Excerpt:
--*--

Also you can use the getTweensOf() method in order to get all the Tweens that target the same element:

https://gsap.com/docs/v3/GSAP/gsap.getTweensOf()

 

You can check their position in the parent Timeline and see if one or more of them have the issue you're looking for using the vars object I mentioned above.

 

As you can see there are tools in our API to get around this and find out what you're looking for, but specific use cases such as yours, require custom solutions that fit the needs of the project.

 

Hopefully this helps

Happy Tweening!

  • Like 1
Christian Eide
Posted

Hi again. Thank you so much for your answer and suggestion!

 

I have tried your proposed solution, and Im pretty close but not entirely. The biggest problem is some formating and units of some of the values.

 

The value for transformOrigin gives me the desiredValue/new value of `50% 50%` , but the currentValue is transformed to pixels into `960px 540px 0px`

I have tried to add unit to getProperty, but I have not found the correct unit to get percentage values out? Or can I do this the other way and convert my new/desiredValue to px as well? Meaning to use the gsap.getProperty to get a value from a vars? I have tried that, but then gsap.getProperty(vars, "transformOrigin") returns percentages.

 

Im also having issues with filter values that are currently `url("#wb-50") blur(24px)` but as `url(#wb-50) blur(24px)`  from vars. I could ofcourse make an easy function that strips ", but it makes me a bit worried that I might not be able to handle all possible details. But maybe this is my best luck?

 

function isNoOpAnimation(animation) {
	if (!animation || typeof animation.getChildren !== 'function') {
		return true;
	}

	const tweens = animation.getChildren(true, true, false);

	return tweens.every((tween) => {
		const targets = typeof tween.targets === 'function' ? tween.targets() : [];
		const vars = tween.vars || {};

		return targets.every((target) => {
			return Object.entries(vars).every(([prop, desiredValue]) => {
				if (typeof desiredValue === 'function' || desiredValue === undefined) {
					return true;
				}

				const currentValue = gsap.getProperty(target, prop);

				return areValuesEqual(currentValue, desiredValue, prop);
			});
		});
	});
}

 

Rodrigo
Posted

Hi,

 

Yeah for complex strings like filters you'll have to create your own custom code in order to parse those values, based on the values you expect to find there. I'd go with a regular expression that covers most of the filters values, or checks the parenthesis and the values inside of it.

--*--

Recorded information:

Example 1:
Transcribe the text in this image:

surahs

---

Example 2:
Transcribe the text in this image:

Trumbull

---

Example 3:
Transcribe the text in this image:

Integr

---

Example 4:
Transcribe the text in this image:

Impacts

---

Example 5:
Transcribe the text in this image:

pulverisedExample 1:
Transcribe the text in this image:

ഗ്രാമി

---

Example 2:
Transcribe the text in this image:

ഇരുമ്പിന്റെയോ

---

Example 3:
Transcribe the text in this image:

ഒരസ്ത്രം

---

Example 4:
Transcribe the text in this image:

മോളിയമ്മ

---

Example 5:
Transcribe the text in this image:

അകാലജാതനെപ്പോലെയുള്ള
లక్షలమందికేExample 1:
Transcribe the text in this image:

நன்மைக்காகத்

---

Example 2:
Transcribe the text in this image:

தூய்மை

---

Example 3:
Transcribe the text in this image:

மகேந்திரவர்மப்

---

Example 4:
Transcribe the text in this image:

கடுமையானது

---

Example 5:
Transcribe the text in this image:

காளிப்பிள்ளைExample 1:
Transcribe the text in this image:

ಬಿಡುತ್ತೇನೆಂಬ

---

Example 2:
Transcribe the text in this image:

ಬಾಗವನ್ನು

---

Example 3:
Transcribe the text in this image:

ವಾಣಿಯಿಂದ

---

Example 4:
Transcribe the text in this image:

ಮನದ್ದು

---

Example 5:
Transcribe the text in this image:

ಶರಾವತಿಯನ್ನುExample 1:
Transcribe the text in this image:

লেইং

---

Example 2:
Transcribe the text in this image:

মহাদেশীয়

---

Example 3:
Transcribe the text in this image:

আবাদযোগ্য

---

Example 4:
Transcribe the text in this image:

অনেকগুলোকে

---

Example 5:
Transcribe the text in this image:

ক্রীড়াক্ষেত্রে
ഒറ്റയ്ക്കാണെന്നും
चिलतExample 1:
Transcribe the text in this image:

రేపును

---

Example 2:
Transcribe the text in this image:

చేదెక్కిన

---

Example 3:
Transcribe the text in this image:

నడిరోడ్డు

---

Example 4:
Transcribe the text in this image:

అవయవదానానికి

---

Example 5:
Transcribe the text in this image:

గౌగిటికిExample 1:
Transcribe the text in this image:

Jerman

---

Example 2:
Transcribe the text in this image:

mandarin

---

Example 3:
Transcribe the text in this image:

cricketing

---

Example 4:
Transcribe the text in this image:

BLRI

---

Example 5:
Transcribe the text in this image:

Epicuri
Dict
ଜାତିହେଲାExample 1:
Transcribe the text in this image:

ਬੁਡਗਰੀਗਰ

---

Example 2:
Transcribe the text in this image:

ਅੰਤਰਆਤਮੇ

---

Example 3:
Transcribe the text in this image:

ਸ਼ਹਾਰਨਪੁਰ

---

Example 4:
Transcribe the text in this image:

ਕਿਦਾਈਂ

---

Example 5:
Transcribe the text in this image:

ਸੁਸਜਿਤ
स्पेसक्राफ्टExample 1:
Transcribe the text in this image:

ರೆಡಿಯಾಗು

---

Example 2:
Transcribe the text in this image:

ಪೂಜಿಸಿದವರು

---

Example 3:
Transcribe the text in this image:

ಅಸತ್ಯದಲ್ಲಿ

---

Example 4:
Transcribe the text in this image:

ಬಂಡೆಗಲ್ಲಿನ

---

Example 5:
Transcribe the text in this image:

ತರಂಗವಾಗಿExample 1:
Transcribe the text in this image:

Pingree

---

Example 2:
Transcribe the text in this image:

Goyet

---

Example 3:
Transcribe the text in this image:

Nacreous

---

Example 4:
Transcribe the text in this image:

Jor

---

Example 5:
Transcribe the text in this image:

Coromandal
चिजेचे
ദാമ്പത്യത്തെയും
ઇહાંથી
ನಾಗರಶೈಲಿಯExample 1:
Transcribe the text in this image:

--*--

Exercise requirements:
1. In the GSAP forum thread, restate the paragraph beginning "Im also having issues with filter values" more briefly.
2. Copy word for word the part of the GSAP forum thread that opens with the words containing "Also you can" and closes with "https://gsap.com/docs/v3/GSAP/gsap.getTweensOf()".
The lines after the GSAP forum thread are separate material, not part of it.

Answer section:
1. The current filter value reads `url("#wb-50") blur(24px)`, but the value from vars reads `url(#wb-50) blur(24px)`. A simple function that strips the quotation marks would fix this. The writer worries it might not handle every possible detail and asks whether it is still the best option.

2.
Also you can use the getTweensOf() method in order to get all the Tweens that target the same element:

https://gsap.com/docs/v3/GSAP/gsap.getTweensOf()